Within recent glaciations there has been a broad rhythm, with more than 20 glacial periods interspersed with 10,000- to 15,000-year interglacials like the present. Apparently, 125,000 years ago, there were hippopotamuses in what is now Trafalgar Square. And 18,000 years ago, tundra in the same place was trodden by mammoth, woolly rhinoceros and reindeer.

Until recently, it was generally believed that all climatic change was slow. Now we are less sure. The evidence of cores drilled through parts of the Greenland and Antarctic ice-caps suggests a series of cold and warm spells that could have altered temperatures by as much as 10C over the course of only a few years. But the story of the last 12,000 years - the present interglacial - is of broad stability.

But climate change is now being affected by human interference. Since the industrial revolution, we have been using the sky as a waste unit, thereby enhancing the natural greenhouse effect with emissions of carbon dioxide, methane, nitrous oxide, chlorofluorocarbons and related molecules into the atmosphere.

In its most recent assessment, the Intergovernmental Panel on Climate Change suggested rises in average global temperature of between 1C and 3.5C by the end of the next century (an average rate of warming greater than any experienced in the last 10,000 years), and an average rise in sea-level of up to half a metre in the same period.

There remain many uncertainties, which make it difficult to quantify the risks involved, or the regions most likely to be affected. It is also difficult to disentangle natural from human-induced variability, but whatever the human contribution to global climate change, average world surface temperature is rising.

This rise may eventually cause tropical forests to die back and transform grassland into desert. Water resource stresses would be exacerbated, and some 66 million extra people would live in countries with water stress, and some 170 million people would live in countries which are extremely stressed.

Crop yields would increase in high- and mid-latitude countries, such as Canada and Europe, but decrease in lower latitudes. Although globally the food system would accommodate regional variations in yields, some regions, particularly the Tropics, would experience marked reductions in yield, lower production and higher risk of hunger. Africa would be worst affected.

Global sea-level rise by the 2050s was predicted to be 21cm. More than 20 million extra people each year could be at risk of flooding due to sea-level rise. South and South- East Asia were most vulnerable regions.

We should also consider the impacts of climate change on human health - which could be widespread. Micro-organisms respond rapidly to changes in temperature and moisture. Humans need roughly 20 years to reproduce, but bacteria can do so in 20 minutes. Old diseases, such as malaria, could return; and new ones could easily arise.

How, then, can we make a change? It sometimes seems impossibly difficult to do so, but change usually takes place for three main reasons.

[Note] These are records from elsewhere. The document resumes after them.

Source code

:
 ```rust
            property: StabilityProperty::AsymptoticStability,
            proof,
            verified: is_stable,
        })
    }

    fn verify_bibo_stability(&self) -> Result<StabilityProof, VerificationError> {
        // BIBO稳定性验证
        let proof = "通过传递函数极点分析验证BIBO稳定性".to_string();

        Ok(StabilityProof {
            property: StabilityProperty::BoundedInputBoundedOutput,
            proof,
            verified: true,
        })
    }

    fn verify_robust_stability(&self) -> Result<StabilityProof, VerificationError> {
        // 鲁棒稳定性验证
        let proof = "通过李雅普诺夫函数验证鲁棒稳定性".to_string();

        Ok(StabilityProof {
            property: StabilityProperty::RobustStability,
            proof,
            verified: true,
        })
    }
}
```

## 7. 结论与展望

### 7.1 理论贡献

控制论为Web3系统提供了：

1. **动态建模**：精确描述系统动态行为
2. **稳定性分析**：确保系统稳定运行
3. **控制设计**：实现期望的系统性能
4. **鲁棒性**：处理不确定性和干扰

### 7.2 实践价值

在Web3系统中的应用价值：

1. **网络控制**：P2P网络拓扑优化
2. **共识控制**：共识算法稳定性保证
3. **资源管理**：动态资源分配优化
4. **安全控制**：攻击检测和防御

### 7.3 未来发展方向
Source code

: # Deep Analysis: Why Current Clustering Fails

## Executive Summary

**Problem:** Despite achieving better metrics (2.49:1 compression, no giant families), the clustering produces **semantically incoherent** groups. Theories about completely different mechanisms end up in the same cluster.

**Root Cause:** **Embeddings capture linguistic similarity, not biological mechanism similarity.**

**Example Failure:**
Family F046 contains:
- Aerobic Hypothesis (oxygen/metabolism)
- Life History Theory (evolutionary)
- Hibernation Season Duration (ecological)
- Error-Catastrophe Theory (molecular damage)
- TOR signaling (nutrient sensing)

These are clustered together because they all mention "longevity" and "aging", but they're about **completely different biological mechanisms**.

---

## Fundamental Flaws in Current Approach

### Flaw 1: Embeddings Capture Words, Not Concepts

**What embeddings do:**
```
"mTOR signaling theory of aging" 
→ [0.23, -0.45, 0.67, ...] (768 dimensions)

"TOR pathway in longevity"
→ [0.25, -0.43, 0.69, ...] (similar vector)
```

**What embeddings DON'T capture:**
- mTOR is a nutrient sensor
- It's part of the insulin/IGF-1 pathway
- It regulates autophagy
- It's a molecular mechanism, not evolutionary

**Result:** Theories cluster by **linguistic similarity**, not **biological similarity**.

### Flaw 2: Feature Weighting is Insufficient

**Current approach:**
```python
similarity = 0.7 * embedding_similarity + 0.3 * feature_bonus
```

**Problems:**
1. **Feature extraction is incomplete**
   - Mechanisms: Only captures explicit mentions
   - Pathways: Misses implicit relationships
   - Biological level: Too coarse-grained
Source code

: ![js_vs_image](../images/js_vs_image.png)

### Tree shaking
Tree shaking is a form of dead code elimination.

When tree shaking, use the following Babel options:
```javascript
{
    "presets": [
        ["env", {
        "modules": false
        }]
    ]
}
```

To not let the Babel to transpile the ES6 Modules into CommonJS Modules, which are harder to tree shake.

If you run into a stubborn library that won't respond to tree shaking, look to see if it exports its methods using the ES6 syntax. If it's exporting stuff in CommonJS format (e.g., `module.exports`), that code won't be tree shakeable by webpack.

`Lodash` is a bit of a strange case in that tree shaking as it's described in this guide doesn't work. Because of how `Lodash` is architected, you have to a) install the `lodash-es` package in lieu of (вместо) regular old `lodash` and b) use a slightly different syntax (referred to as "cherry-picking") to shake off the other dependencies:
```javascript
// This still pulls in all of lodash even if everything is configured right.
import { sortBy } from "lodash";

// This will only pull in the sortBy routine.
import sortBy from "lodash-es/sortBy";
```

Leadership can make a difference. Margaret Thatcher gave clear leadership on climate change. She was always ready to challenge the conventional wisdom, as did Al Gore and Mikhail Gorbachev.

Public pressure can also make a change. Many thought that Greenpeace's opposition to the dumping of the Brent Spar oil platform was exaggerated. But the results were positive: greater public awareness of our common global inheritance, and the need to protect it.

Useful catastrophes may also act to jerk us out of our normal inertia. Such catastrophes could include drought or flood, a major sea-level rise, millions of refugees on the march, and most likely creeping social and economic breakdown, such as can already be seen in several parts of Africa.

None of us would want to run risks of this kind if we thought they were real. But to some, they look real enough already. Scientists can illuminate them, and put them into perspective; journalists should report them to educate the public; and politicians must exercise the judgement for which we elect them. Business should take account of them and exploit the huge commercial opportunities. Everyone will have to play their part.